▸ Directions: Scan the entries below for the word "تیاری", then copy each line that holds it.

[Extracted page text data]
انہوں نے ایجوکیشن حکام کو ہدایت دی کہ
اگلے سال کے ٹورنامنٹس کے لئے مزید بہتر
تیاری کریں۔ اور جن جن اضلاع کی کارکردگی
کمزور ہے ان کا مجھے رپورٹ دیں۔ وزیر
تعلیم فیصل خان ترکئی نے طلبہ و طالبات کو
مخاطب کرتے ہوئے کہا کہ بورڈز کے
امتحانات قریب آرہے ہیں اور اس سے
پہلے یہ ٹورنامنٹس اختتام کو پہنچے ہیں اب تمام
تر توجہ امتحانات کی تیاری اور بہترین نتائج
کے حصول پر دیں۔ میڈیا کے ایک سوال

▸ Written answer:
تیاری کریں۔ اور جن جن اضلاع کی کارکردگی
تر توجہ امتحانات کی تیاری اور بہترین نتائج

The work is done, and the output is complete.